New Jersey Supreme Court Justice Virginia Long issued an opinion holding that “within the constitutionally protected sphere of parental autonomy is the right of parents to choose the forum in which their disputes over child custody and rearing will be resolved, including arbitration”. Id. 461-462.
However, since the Arbitration Act does not require the recording of testimony or a statement of findings and conclusions by the arbitrator, in order to protect a parties right to challenge an arbitration award with respect to custody and parenting time, Justice Long additionally mandated that “a record of all documentary evidence adduced during the arbitration proceedings be kept; that testimony be recorded; and that the arbitrator issue findings of fact and conclusions of law in respect of the award of custody and parenting time. Without that, courts will be in no position to evaluate a challenge to the award.” Id.
As previously mentioned, all family law matters may be arbitrated unless they fall into one of the express exceptions under R. 5:5-1(a), which are listed above.

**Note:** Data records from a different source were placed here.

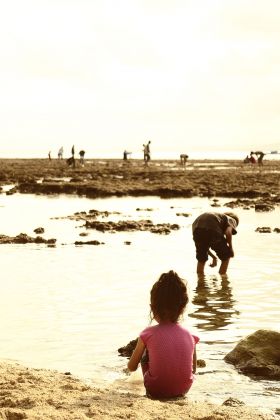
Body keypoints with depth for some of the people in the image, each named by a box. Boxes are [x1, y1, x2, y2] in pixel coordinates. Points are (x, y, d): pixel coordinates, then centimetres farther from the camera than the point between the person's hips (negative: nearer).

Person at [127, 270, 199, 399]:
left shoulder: (148, 333, -7)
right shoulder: (188, 335, 0)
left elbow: (131, 367, 2)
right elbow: (193, 369, 9)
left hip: (157, 391, -2)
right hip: (183, 389, 2)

Once parties decide to resolve their matter through arbitration, R. 5:5-1(b) requires that several prerequisites be met. These are: (1) execution of the Arbitration Questionnaire; (2) execution of a Consent Order to Arbitrate or Arbitration Agreement; and (3) placement on the court scheduling Arbitration Track.
Specifically, with regard to the Agreement or Consent Order:
(A) Insofar as an Agreement or Consent Order relates to a pending family proceeding, the Agreement or Consent Order shall state:
(i) the parties understand their entitlement to a judicial adjudication of their dispute and are willing to waive that right;
(ii) the parties are aware of the limited circumstances under which a challenge to the award may be advanced and agree to those limitations;
(iii) the parties have had sufficient time to consider the implications of their decision to arbitrate; and
(iv) the parties have entered into the Agreement or Consent Order freely and voluntarily, after due consideration of the consequences of doing so.

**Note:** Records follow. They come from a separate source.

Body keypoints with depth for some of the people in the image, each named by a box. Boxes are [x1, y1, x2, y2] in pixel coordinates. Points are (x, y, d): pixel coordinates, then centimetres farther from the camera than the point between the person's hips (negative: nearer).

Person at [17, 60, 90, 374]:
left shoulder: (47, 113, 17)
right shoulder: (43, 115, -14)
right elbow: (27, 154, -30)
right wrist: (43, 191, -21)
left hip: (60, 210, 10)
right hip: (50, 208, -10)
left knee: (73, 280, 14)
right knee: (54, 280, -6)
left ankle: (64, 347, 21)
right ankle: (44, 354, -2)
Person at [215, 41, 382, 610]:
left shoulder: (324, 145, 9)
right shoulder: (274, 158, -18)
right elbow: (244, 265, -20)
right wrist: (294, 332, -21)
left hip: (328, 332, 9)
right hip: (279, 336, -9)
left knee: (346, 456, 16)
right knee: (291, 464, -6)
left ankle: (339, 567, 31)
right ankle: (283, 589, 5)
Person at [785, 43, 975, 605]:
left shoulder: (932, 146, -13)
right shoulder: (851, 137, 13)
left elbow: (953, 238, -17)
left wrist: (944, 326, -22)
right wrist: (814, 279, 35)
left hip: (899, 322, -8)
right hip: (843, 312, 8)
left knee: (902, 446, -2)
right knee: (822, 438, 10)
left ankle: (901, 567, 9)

(B) In addition, in all family proceedings involving child-custody and parenting-time issues, the Agreement or Consent Order shall provide that:
(i) a record of all documentary evidence shall be kept;
(ii) all testimony shall be recorded verbatim; and
(iii) the award shall state, in writing, findings of fact and conclusions of law with a focus on the best-interests of the child standard.

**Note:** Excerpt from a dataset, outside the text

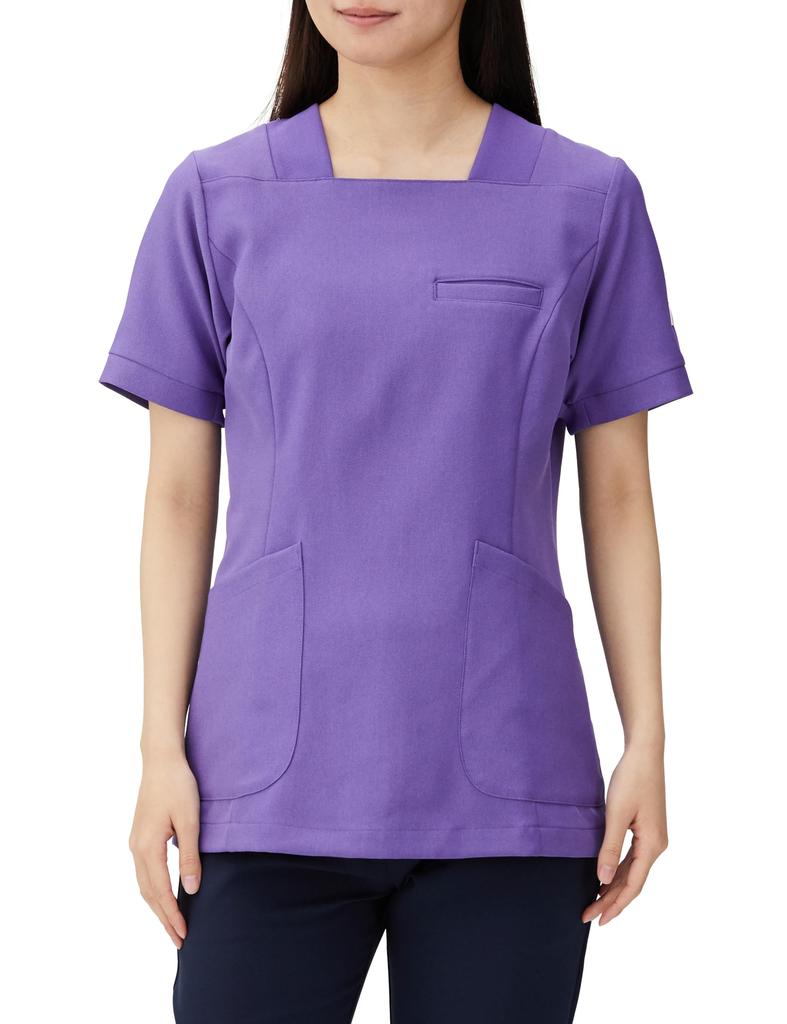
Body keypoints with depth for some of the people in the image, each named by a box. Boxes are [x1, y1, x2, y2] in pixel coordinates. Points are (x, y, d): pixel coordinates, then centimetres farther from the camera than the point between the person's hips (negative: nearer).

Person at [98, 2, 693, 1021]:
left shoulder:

(C) Further, in all family proceedings involving child support issues, the Agreement or Consent Order shall provide that the award shall state, in writing, findings of fact and conclusions of law with a focus on the best-interests standard, and consistent with R. 5:6A and Rules Appendix IX.
As you can see, the subparagraphs of this rule have codified the requirements mandated by Justice Long in the Fawzy opinion, which protect a parties’ right to challenge custody and parenting time arbitration awards with a clear and concise record.
It should be remembered that the new arbitration rule represents the minimum that is required by law to be in an Arbitration Agreement, and attorneys should be mindful of this when drafting Consent Orders or Agreements to Arbitrate. Clients should be fully aware of all of the issues that will or will not be litigated by the arbitrator, pursuant to the agreement, and the narrow scope of review that accompanies an arbitration award. The more clear and concise the Arbitration Agreement is, the less likely it will be challenged by a disgruntled litigant who is unhappy with the award received.